Giant Tusked Elephant

  • Recent study has found that about 800,000 years ago, a giant straight-tusked elephant migrated out of Africa and spread across Europe and Asia.
  • The elephant is marked by a huge head, which is 4.5 feet from the top of the skull roof to the base of the tusk sheaths.
  • The elephant divided into many species, such as
  1. Palaeoloxodon antiquus (in Europe),
  2. Palaeoloxodon namadicus (India),
  3. Palaeoloxodon naumanni (Japan).
  • All these species are now extinct.
  • For a long time, it was thought that the European species had a rather slenderly built skull roof crest, whereas Indian species was characterized by an extremely robust skull crest that extended near to the base of the trunk from the top of the skull.
  • However, some skulls, found in Italy and Germany, with almost the same exaggerated skull crest as the Indian form, raised confusion whether these were the same as the Indian species.
  • The new study has concluded that there was a single European species.
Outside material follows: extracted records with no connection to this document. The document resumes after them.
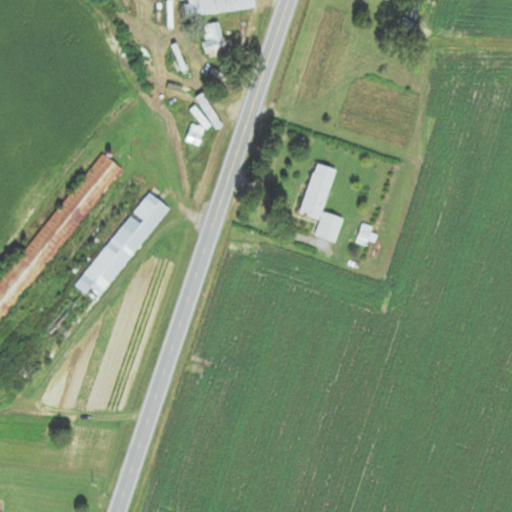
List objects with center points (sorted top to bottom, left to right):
building: (218, 6)
building: (213, 40)
building: (321, 203)
building: (55, 232)
road: (203, 256)
building: (86, 291)
building: (0, 502)
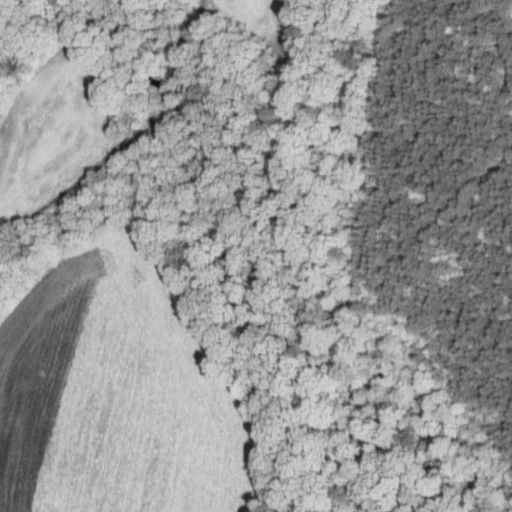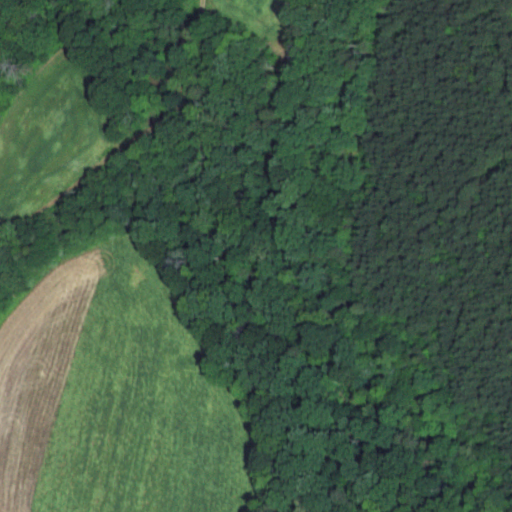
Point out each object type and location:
road: (20, 48)
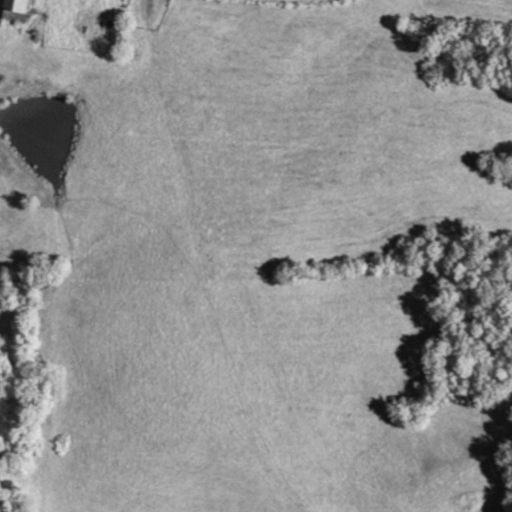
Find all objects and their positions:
building: (18, 6)
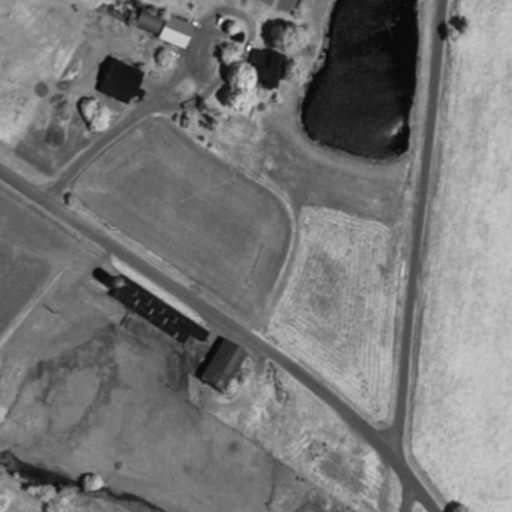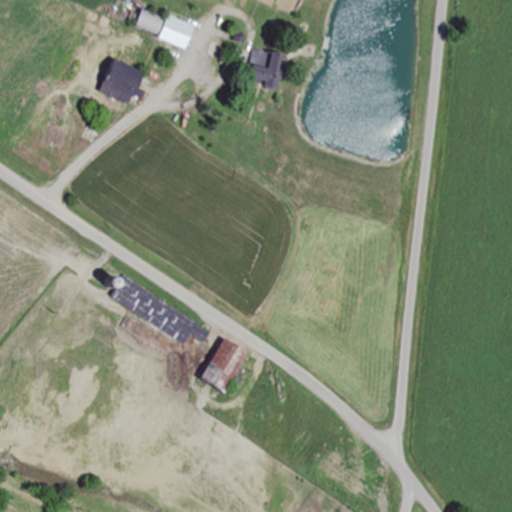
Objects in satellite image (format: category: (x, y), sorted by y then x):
building: (272, 69)
building: (128, 84)
road: (419, 231)
building: (159, 312)
road: (229, 326)
building: (230, 365)
road: (408, 498)
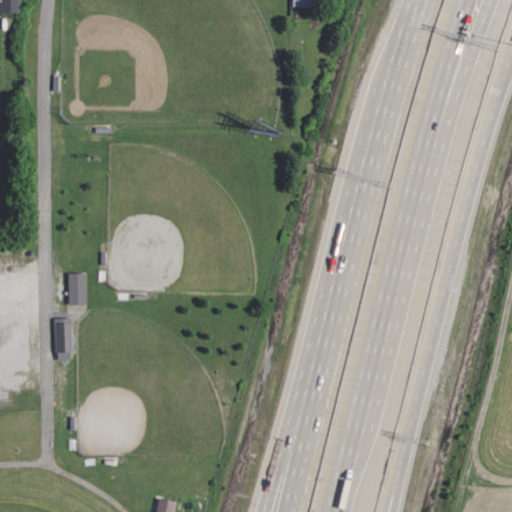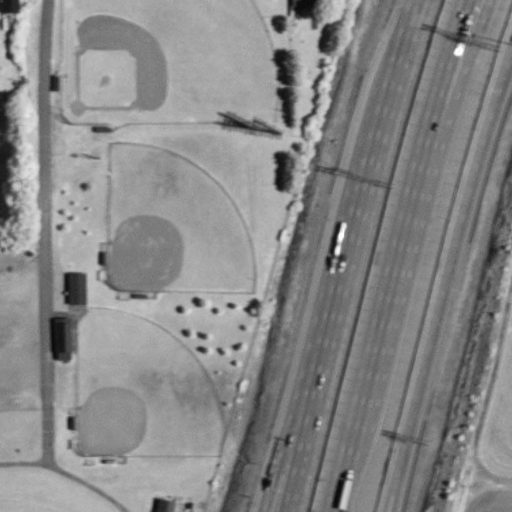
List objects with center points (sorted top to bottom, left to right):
building: (299, 2)
building: (8, 6)
road: (401, 51)
park: (168, 62)
road: (451, 111)
road: (356, 203)
park: (175, 225)
road: (51, 232)
road: (455, 250)
road: (402, 255)
building: (75, 286)
building: (73, 287)
building: (59, 338)
road: (489, 376)
park: (146, 391)
road: (299, 408)
road: (314, 409)
road: (396, 479)
road: (403, 480)
crop: (490, 497)
building: (161, 505)
park: (26, 507)
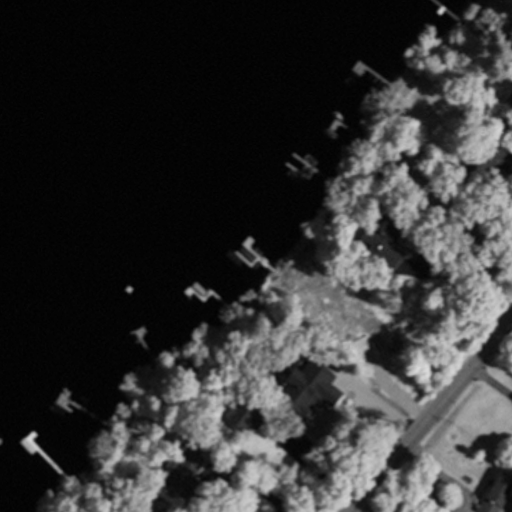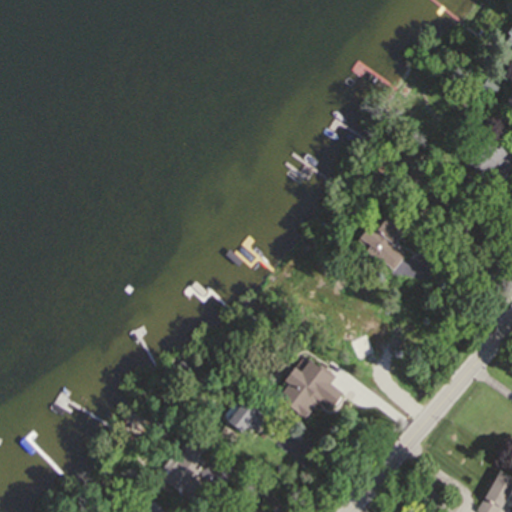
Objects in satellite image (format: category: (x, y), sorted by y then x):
building: (505, 39)
building: (508, 39)
building: (485, 83)
building: (480, 156)
building: (382, 243)
building: (382, 244)
road: (466, 291)
building: (357, 346)
building: (184, 367)
building: (287, 381)
building: (325, 381)
building: (308, 389)
road: (431, 415)
building: (247, 416)
building: (243, 417)
road: (314, 464)
building: (184, 471)
road: (437, 472)
building: (184, 474)
road: (247, 485)
building: (493, 492)
building: (496, 493)
building: (146, 505)
building: (151, 507)
road: (359, 509)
  • Measurements showed that even in European skulls with pronounced crests, the skull roof never becomes as thickened as in the Indian specimens.
  • On the other hand, fossils found in Asia and East Africa represent distinct species that evolved.

G-77 Nations

  • G-77, established in 1964 by 77 developing countries in Geneva.
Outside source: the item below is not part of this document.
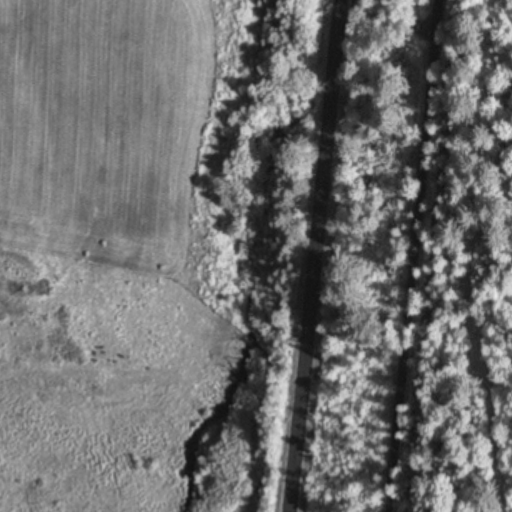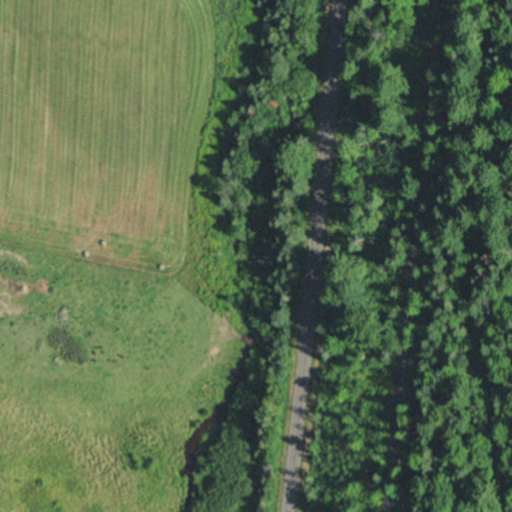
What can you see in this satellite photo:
road: (412, 255)
road: (317, 256)
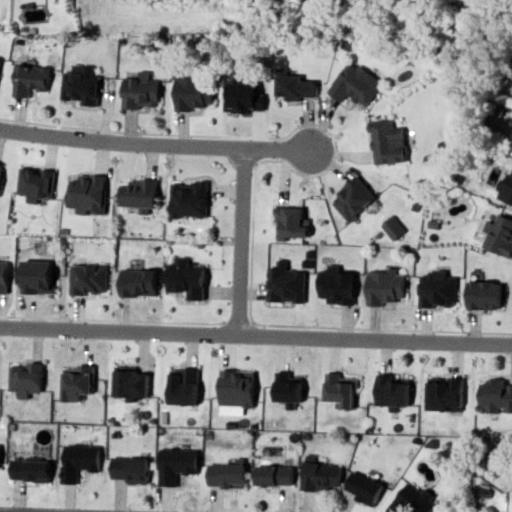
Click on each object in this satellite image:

  • It aims to provide the means for the countries of the South to articulate and promote their collective economic interests.
  • It enhance their joint negotiating capacity on all major international economic issues within the UN system and promote South-South cooperation for development.
  • The Group of 77 is the largest intergovernmental organization of developing countries in the United Nations.
  • India is among the members of the G77.
  • Recently Guyana, a South American nation is selected to head the G-77 grouping.